Manpower Inc.’s CEO in Davos on why Social Networks are important for CEOs

le 29 janvier 2010 par


Manpower Inc. ‘s CEO Jeff Joerres presented at Davos a paper on why social networks are important for CEOs of large companies for their management.
In itself this paper does not bring a lot of news to the members of the Boostzone Institute but its significance is somewhere else.
Thanks to this announcement it is not anymore only a privilege for the CEOs of large IT companies like Cisco or IBM to talk about social networks (and to foster their own business), it has become a real concern for all CEOs and Jeff Joerres demonstrates it here.

logo_manpowerPress release


DAVOS, Switzerland, Jan 27, 2010 /PRNewswire via COMTEX News Network/ — Jeff Joerres, Chairman and CEO of Manpower Inc. will contribute to a private session at the World Economic Forum today titled: Social Networks vs. the CEO – is the CEO Prepared? Below is an executive summary of research by Manpower Inc. and its subsidiary, Right Management, which provides the basis for those remarks. A full copy of the Manpower white paper: Social Networks vs. Management? Harness the Power of Social Media is now available at http://www.manpower.com/research/research.cfm.

« In a time of salary and bonus freezes, organizations that can harness social media to help employees feel truly connected to the organization, positive about their employer and therefore more supportive of measures to help ensure the survival of the business, will reap the benefits. » – Manpower Inc. Chairman and CEO Jeff Joerres.

Many well-known organizations are leveraging the connective power of social media to enhance employee engagement, productivity, collaboration, innovation and reputation. Facebook, LinkedIn, Twitter, Ning, Plaxo, Hi5 and Second Life let individuals connect, communicate and share information with revolutionary ease and power, yet there are many complexities yet to be explored:

No Social Media Policy for Three Fourths of Workers

Manpower Inc. data reveals that 75 percent of employees say their organizations do not have a formal policy regarding the use of social networking sites at work. Where a policy does exist, it may focus on risk management, rather than how organizations can make the most of social networking for the benefit of their employees and their business. This « wait and see » approach is of particular concern in today’s market in which there are high levels of discontent among employees which may drive attrition. Paradoxically, this movement in the labor market may not necessarily result in an availability of talent; there is still a mismatch between where talent is needed and where it’s located.

One Fourth of Workers are Updating Their Resumes

Employee discontent is borne out by the findings of a recent survey(1) by Manpower subsidiary Right Management, which revealed that many workers are unhappy with their present jobs; 60 percent intend to leave and an additional one in four are networking and updating their resumes. More than ever, employers must harness the power of social networks to manage their employer brand to help attract new candidates and keep existing employees aligned and engaged.

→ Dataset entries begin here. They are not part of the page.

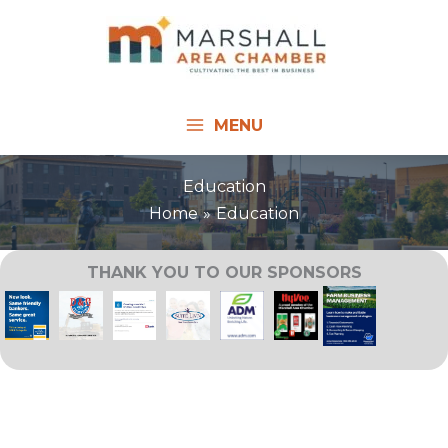
Skip
to
content
MENU
Education
Home
Education
THANK YOU TO OUR SPONSORS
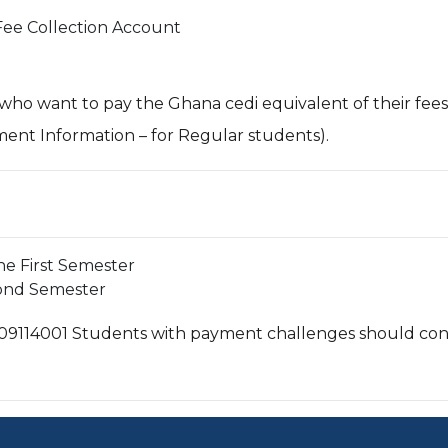
Fee Collection Account
 who want to pay the Ghana cedi equivalent of their fee
ment Information – for Regular students).
the First Semester
cond Semester
09114001 Students with payment challenges should cont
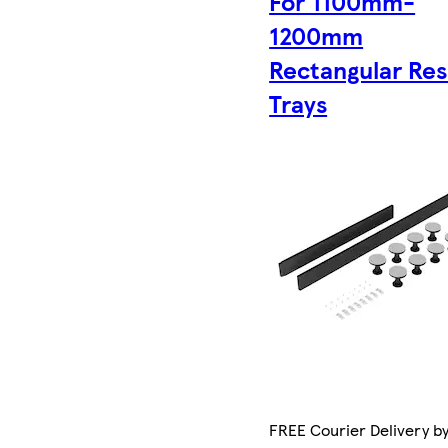
For 1100mm-
1200mm
Rectangular Res
Trays
FREE Courier Delivery b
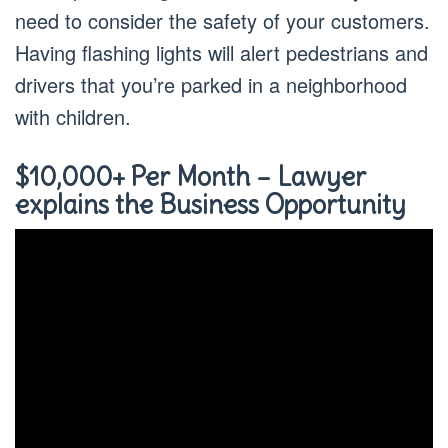
need to consider the safety of your customers.
Having flashing lights will alert pedestrians and
drivers that you’re parked in a neighborhood
with children.
$10,000+ Per Month – Lawyer
explains the Business Opportunity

Nearly a Third of Workers Use Social Media to Research Job Culture

A subsequent survey(2) by Right Management confirmed that social networks are a place where workers go to assess prospective employees. 31 percent of respondents said they use social media to find out if prospective employers value and respect their employees. The growing use of these networks does raise challenges for reputation management for organizations and will likely require them to relinquish some control, but if organizations are prepared to embrace social media there can be considerable benefits. The survey also revealed that 30 percent of respondents use social media to find out about career development opportunities. This provides a great opportunity for organizations embracing social media, since career development was listed by 40 percent of respondents of an additional survey(3) to be the most important factor when considering a new employer.

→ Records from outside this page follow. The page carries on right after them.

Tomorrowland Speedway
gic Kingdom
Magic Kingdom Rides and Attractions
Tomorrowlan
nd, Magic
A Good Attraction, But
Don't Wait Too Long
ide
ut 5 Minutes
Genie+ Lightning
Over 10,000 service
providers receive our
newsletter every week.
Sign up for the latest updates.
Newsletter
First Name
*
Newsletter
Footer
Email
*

Manpower Inc. recommends that companies consider taking the following steps to promote the constructive use of social networking:

  • Challenge employees to innovate. Promote the positive use of social media by encouraging employees to come up with ways to use these tools to do their jobs better. People love to discuss their successes, so get employees to describe how they’ve used social media tools in new ways, for example, to generate leads or serve customers better. You can focus these efforts by function or interest, as needed. Follow the lead of so many innovative organizations and run a contest for the best new ideas.
  • Tap internal experts. Teach by example by encouraging employees who regularly use social networking in their jobs to discuss and demonstrate how it’s done. Keep track of the new ideas that flow from this kind of mentoring exchange and share the ideas and best practices.
  • Let employees « own » the governance. The foundation of any healthy social network is an engaged community. Let your employees help develop and enforce your company’s guidelines. This approach will certainly appeal to those employees most likely to use social media, promoting trust in the goals of the guidelines that ultimately are instituted.

The Savvy CEO Will Use Social Media to Inspire Contemporary Working

Social networks offer an important opportunity to build a winning organization. For the workforce at large, social media can help keep employees intellectually and emotionally engaged. Social networks are particularly suited for communications intended to keep employees connected to an organization’s mission and vision. The Manpower Paper: Social Networks vs. Management? Harness the Power of Social Media offers specific ways social media can help employees do their jobs better, including ways that it can boost productivity, encourage collaboration, manage knowledge, recruit workers and build a winning brand.